* REQUIRED WORK: Update the listing below by replacing "centimetres" with "centimeters" and leaving everything else as it is.

** DATASET RECORDS follows **

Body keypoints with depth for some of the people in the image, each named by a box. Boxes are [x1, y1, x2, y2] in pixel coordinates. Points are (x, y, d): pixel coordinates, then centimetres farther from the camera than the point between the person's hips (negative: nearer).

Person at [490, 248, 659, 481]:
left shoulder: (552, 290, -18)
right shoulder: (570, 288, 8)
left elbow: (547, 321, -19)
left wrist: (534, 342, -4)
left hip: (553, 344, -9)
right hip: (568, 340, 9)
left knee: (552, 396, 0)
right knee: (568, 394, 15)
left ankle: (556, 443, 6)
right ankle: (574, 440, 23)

** End of DATASET RECORDS **

* ANSWER BELOW:
Body keypoints with depth for some of the people in the image, each named by a box. Boxes are [x1, y1, x2, y2] in pixel coordinates. Points are (x, y, d): pixel coordinates, then centimeters farther from the camera than the point between the person's hips (negative: nearer).

Person at [490, 248, 659, 481]:
left shoulder: (552, 290, -18)
right shoulder: (570, 288, 8)
left elbow: (547, 321, -19)
left wrist: (534, 342, -4)
left hip: (553, 344, -9)
right hip: (568, 340, 9)
left knee: (552, 396, 0)
right knee: (568, 394, 15)
left ankle: (556, 443, 6)
right ankle: (574, 440, 23)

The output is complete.